BEGIN

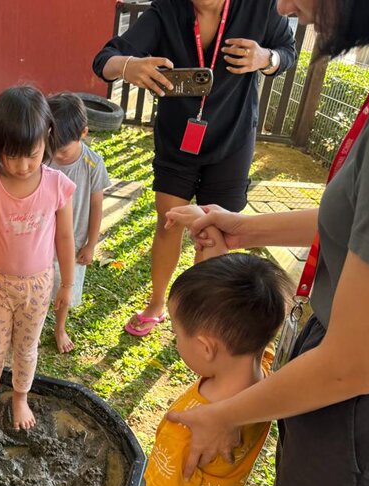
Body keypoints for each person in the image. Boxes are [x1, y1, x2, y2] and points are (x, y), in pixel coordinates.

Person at [162, 1, 369, 486]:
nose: (282, 4)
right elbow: (355, 219)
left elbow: (356, 362)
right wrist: (244, 227)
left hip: (357, 418)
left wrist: (219, 417)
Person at [83, 253, 292, 486]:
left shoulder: (191, 427)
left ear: (207, 348)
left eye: (177, 333)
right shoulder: (265, 383)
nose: (176, 341)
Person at [92, 0, 296, 337]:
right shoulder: (168, 11)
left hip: (232, 138)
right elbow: (105, 59)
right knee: (169, 222)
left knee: (214, 235)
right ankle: (157, 304)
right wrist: (128, 66)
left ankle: (198, 316)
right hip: (178, 139)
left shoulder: (260, 8)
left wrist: (266, 58)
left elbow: (286, 51)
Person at [0, 86, 76, 430]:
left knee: (26, 348)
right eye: (12, 155)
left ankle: (20, 397)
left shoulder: (57, 186)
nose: (23, 165)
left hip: (38, 286)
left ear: (47, 138)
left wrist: (67, 284)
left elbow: (64, 236)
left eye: (32, 153)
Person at [47, 92, 111, 353]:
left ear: (83, 133)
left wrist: (91, 244)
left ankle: (59, 327)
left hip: (73, 243)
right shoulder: (43, 156)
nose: (56, 154)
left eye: (62, 149)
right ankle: (34, 323)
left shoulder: (92, 164)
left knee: (65, 288)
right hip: (42, 238)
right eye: (51, 146)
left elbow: (97, 207)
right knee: (39, 286)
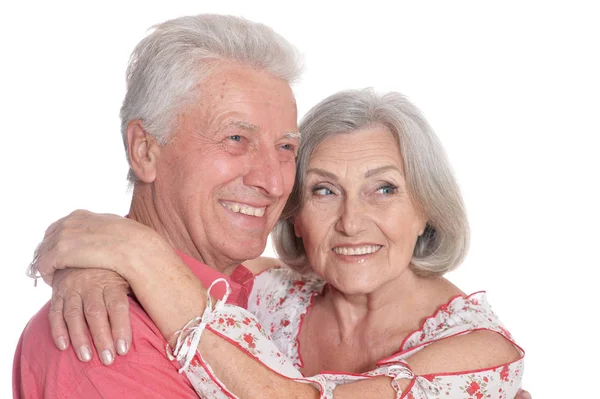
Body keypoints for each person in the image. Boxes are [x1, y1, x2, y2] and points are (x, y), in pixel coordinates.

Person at [29, 89, 526, 398]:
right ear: (297, 214)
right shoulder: (272, 293)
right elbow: (192, 268)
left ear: (426, 210)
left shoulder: (479, 353)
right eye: (324, 191)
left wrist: (138, 253)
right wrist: (95, 267)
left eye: (385, 189)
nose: (353, 222)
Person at [13, 13, 304, 398]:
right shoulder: (106, 339)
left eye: (285, 147)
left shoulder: (258, 296)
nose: (271, 181)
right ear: (145, 150)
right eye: (235, 138)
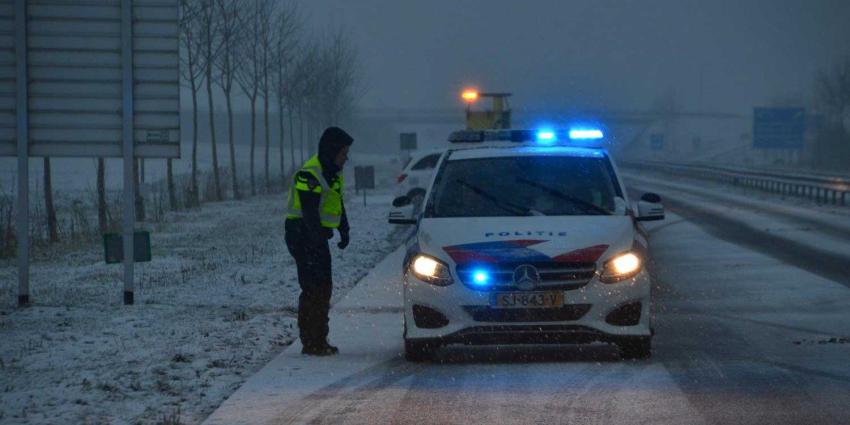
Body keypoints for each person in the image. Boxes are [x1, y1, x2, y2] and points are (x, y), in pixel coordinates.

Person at [285, 127, 353, 356]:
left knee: (323, 287)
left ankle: (318, 339)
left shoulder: (332, 172)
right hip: (301, 234)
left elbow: (336, 201)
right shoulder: (310, 174)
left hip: (315, 236)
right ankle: (311, 342)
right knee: (314, 288)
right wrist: (318, 237)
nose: (346, 158)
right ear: (331, 151)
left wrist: (344, 228)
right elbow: (309, 211)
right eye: (343, 153)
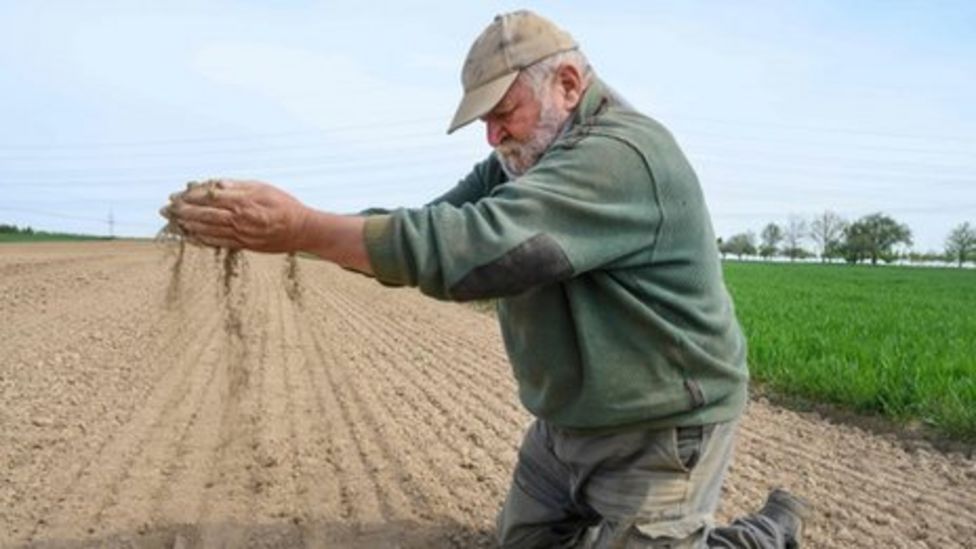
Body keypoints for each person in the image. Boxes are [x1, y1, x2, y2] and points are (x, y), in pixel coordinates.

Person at [163, 10, 811, 548]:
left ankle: (759, 535)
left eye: (504, 112)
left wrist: (302, 228)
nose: (492, 136)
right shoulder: (523, 159)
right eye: (485, 121)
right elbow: (436, 224)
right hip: (569, 422)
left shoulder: (621, 157)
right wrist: (298, 229)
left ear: (565, 81)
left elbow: (476, 253)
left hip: (662, 423)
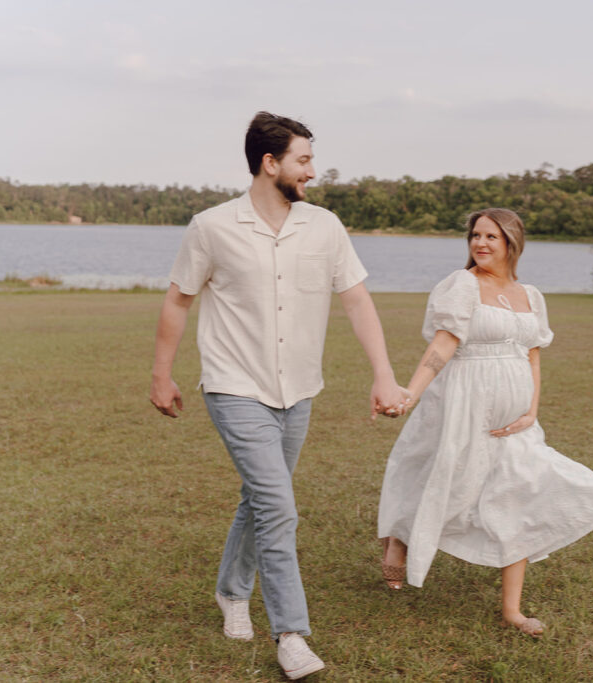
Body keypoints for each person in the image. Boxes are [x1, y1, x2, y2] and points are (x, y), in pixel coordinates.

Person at [150, 111, 409, 680]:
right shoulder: (211, 226)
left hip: (300, 392)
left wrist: (383, 374)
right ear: (271, 164)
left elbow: (359, 302)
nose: (313, 171)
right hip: (234, 386)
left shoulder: (325, 227)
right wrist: (161, 375)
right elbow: (178, 300)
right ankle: (291, 634)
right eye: (304, 160)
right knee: (278, 507)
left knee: (261, 499)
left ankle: (231, 591)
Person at [377, 208, 593, 637]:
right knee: (443, 480)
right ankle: (399, 538)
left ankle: (512, 609)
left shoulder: (529, 294)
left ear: (512, 242)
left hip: (515, 420)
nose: (481, 243)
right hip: (463, 404)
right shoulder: (463, 285)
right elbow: (444, 343)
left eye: (491, 236)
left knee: (520, 494)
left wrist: (531, 410)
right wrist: (410, 393)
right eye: (475, 235)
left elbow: (532, 354)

END

• **Exercise description**
The line that contains "nose: (313, 171)", the final line of the listing, and every line between them are to be retyped exactly; nothing else.

• **Written response**
nose: (313, 171)
right hip: (234, 386)
left shoulder: (325, 227)
right wrist: (161, 375)
right elbow: (178, 300)
right ankle: (291, 634)
right eye: (304, 160)
right knee: (278, 507)
left knee: (261, 499)
left ankle: (231, 591)
Person at [377, 208, 593, 637]:
right knee: (443, 480)
right ankle: (399, 538)
left ankle: (512, 609)
left shoulder: (529, 294)
left ear: (512, 242)
left hip: (515, 420)
nose: (481, 243)
right hip: (463, 404)
right shoulder: (463, 285)
right elbow: (444, 343)
left eye: (491, 236)
left knee: (520, 494)
left wrist: (531, 410)
right wrist: (410, 393)
right eye: (475, 235)
left elbow: (532, 354)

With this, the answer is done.